Industry news roundup: week ended 19 Nov 2012:
Defending a losing injury claim can be an expensive proposition, as it was revealed this week that costs to insurers and local authorities are very high indeed.
First up is the story of a mother from Wigan racking up a personal injury compensation payment of £90,000 after she was hit by a car. Lisa Eagleton, a thirty eight year old mum from Worsley Mesnes, had been on her way to visit a friend when she was hit by a vehicle as she attempted to cross Darlington Street.
Ms Eagleton sutained a broken nose, a broken leg, and quite serious facial bruising, and was treated at the Wigan Infirmary for her injuries. However, the damage done to her leg was much worse than first anticipated, and while surgical staff laboured to save the limb after it had been infected, ultimately Ms Eagleton had to have her leg amputated.
The accident claim made by Ms Eagleton was disputed by the insurers of the driver who struck her on the grounds that she was responsible for the injuries after stepping into the path of the car. However, something must have put the fear of God in the insurers, as just a week prior to trial Ms Eagleton received a 50 per cent liability offer, earning the woman the £90,000 compensation payout.

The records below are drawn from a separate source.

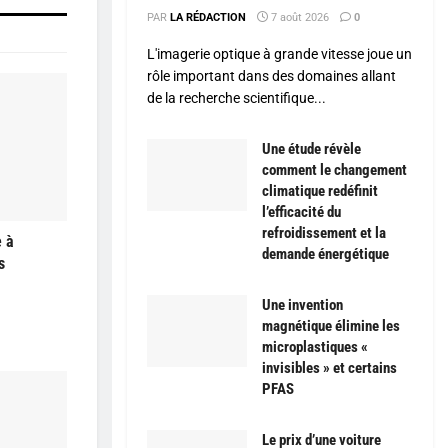
PAR
LA RÉDACTION
7 août 2026
0
L'imagerie optique à grande vitesse joue un
rôle important dans des domaines allant
de la recherche scientifique...
Une étude révèle
comment le changement
climatique redéfinit
l’efficacité du
refroidissement et la
e à
demande énergétique
s
Une invention
magnétique élimine les
microplastiques «
invisibles » et certains
PFAS
Le prix d’une voiture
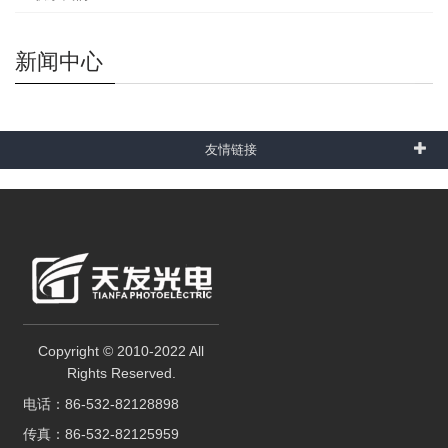
新闻中心
友情链接
Copyright © 2010-2022 All
Rights Reserved.
电话：86-532-82128898
传真：86-532-82125959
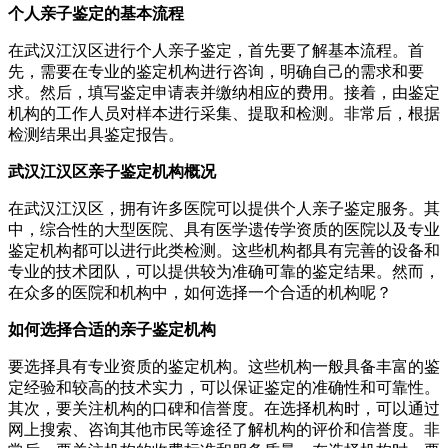
个人亲子鉴定的基本流程
在武汉江汉区进行个人亲子鉴定，首先要了解基本流程。首
先，需要在专业的鉴定机构进行咨询，明确自己的需求和要
求。然后，填写鉴定申请表并缴纳相应的费用。接着，由鉴定
机构的工作人员对样本进行采集、提取和检测。非常后，根据
检测结果出具鉴定报告。
武汉江汉区亲子鉴定机构概况
在武汉江汉区，拥有许多医院可以提供个人亲子鉴定服务。其
中，综合性的大型医院、具有医学遗传学资质的医院以及专业
鉴定机构都可以进行此类检测。这些机构都具有完善的设备和
专业的技术团队，可以提供较为准确可靠的鉴定结果。然而，
在众多的医院和机构中，如何选择一个合适的机构呢？
如何选择合适的亲子鉴定机构
要选择具有专业资质的鉴定机构。这些机构一般具备丰富的鉴
定经验和较高的技术实力，可以保证鉴定的准确性和可靠性。
其次，要关注机构的口碑和信誉度。在选择机构时，可以通过
网上搜索、咨询其他市民等途径了解机构的评价和信誉度。非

However, one local authority in the East Midlands is even worse off, after reports emerged this week that Norfolk County Council has had to pay out in excess of £11 million thanks to the poor condition of the county’s footpaths and roads. From 2005 through 2011, there were 6,273 accident claims made against the council, according to a recent article in the Norwich Evening News, with the local authority being blamed for a wide range of damage, from pedestrians tripping over pavement cracks to cars suffering damage after hitting potholes.
1,720 of these claims were successful. This led to the massive compensation payments, the largest of which was the £63,000 paid to an individual in Great Yarmouth after they tripped on a cracked footpath and sustained fractures to their ribs.